Problem 1: From the Old Town travel blog below, list the ingredients named in its description of chilaquiles.
Problem 2: Extend the Old Town travel blog below by writing what comes after its last sentence.

Selected excerpt:
If you are wondering how you will every try everything you want to try here then I have great news for you.  They are open daily from 7 am to 10 pm.  Yes friends, you can start your day with Mexican food, have it again for lunch and then chase it down with Mexican for dinner.  For breakfast the first day I had the chilaquiles. That is corn tortillas smothered in tomatillo sauce and served with eggs and cheese.  It was good but on the second day I made it magical.  (Yes the second day we ate here too)  I asked them to top the chilaquiles with chili verde and it is now my new favorite.  It is like nachos, chili verde and yum all in one perfect piping hot skillet.  They don't have chili verde on their breakfast menu but I asked and they were happy to make it happen.  So good!

Lets be real here.  You are not going to lose weight eating here every day but you will be happy.  Unless you are one of those people who don't love Mexican food.  Then I guess I am sorry.  There are restaurants in Old Town that serve things besides Mexican food, they just aren't the best restaurant in all of Old Town.  

Where is the one restaurant you love that we should visit on our travels? 

Happy trails and good eats.  

❤ Misty











Tuesday, September 5, 2017

San Diego's Mormon Battalion Historic Site

 San Diego's Old Town is one of our favorite places to visit.  We stay in a local hotel and we can walk to see all of it.  There is enough to see that you can easily fill a long weekend and not see it all.  The Whaley House has witnessed more history than anywhere else in the city.  Its even rumored to be very haunted.  That tour is a must do in Old Town.  If you are looking for good Mexican food there is about five you can choose from, though I highly suggest the Cafe Coyote.  I consider my self an expert in the matter and this is the best Mexican restaurant I have ever eaten at.  The chili verde and fresh made tortillas are the best.  Old Town is also a quick drive to both Sea World and Seaport Village so the location cant be beat.  

One spot in Old Town we haven't been to in a while is the Mormon Battalion Historical Site.  The Mormon Battalion tells the story of the only religiously based unit in the United States military history.  The battalion was a volunteer unit that was made up of about 500 Mormon men led by U.S. Army officers.  They even had some women and children follow who were welcomed in to help with the huge task.  They traveled nearly 2000 miles from Council Bluff, Iowa to San Diego, California.

Data listing:
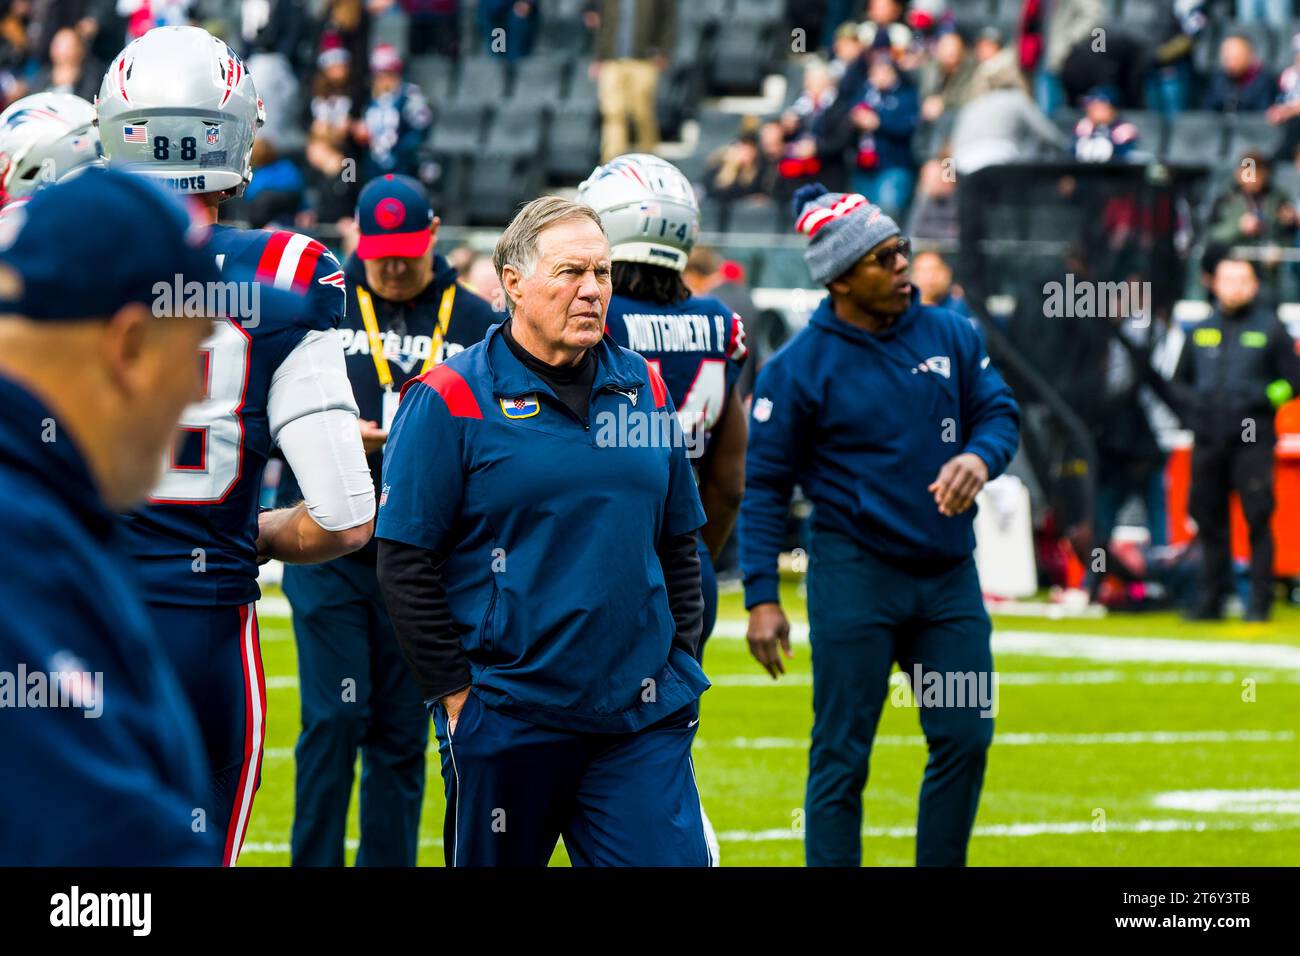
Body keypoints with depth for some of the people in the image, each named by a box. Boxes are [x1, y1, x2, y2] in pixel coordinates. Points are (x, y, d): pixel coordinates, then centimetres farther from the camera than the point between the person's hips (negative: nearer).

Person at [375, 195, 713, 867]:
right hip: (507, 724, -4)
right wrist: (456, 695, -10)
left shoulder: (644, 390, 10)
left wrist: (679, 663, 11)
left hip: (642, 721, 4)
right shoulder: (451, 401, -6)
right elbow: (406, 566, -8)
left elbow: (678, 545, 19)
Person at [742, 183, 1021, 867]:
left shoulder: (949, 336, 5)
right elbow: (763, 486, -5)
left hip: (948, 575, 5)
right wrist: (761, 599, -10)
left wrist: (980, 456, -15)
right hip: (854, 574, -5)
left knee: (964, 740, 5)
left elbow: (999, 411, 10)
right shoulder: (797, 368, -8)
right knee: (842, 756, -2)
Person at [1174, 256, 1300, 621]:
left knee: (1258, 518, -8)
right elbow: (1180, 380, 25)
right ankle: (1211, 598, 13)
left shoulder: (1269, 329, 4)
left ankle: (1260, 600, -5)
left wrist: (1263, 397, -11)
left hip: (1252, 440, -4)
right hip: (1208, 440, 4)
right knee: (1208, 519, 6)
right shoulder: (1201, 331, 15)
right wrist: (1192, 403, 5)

Reply 1: Corn tortillas, tomatillo sauce, eggs, cheese

Reply 2:
Since we were here last the building has had an overhaul.  What was once a simple building with a rug on the floor is now an experience that will take you back in time to walk the journey in their shoes.  When you walk through the doors you will be visited by missionaries from The Church of Jesus Christ of Latter Day Saints, also known as Mormons.  These missionaries, dressed in period true clothing, will guide you through the stories and miracles that happened to this battalion and how it helped shape the west as we know it.  

We were guided into the waiting area while we waited our turn for the approximately 40 minute tour we would take.  There we could see eight back lit photos on the wall introducing us to the people who we would be hearing the stories off.  First the missionaries introduced themselves and asked us where we were from, if we had been there before and a bit of question and answer.  As the missionaries began to introduce us to the stories one of the photos sneezed and all eight photos magically became alive.  It was really cool.  As the pictures chatted away the missionaries asked them if they would like to tell their story.  Of course they would.  All eight pictures got up in their frames and walked off into the next room. 

We were welcomed into the next room where we sat on logs arranged for sitting.  The room was a dark campsite where we could look on as the characters from the paintings were projected on to the tents as a screen and the room became alive.  We were told the stories of the trials that they were facing as the Mormons were moving west to escape the persecution of people in Nauvoo, Illinois.  The members packed up and left everything they couldn't carry with them and traveled on.  Traveling west was a hard and expensive journey.  They were praying for a way to go where they needed to be and this would be an answer to their prayers.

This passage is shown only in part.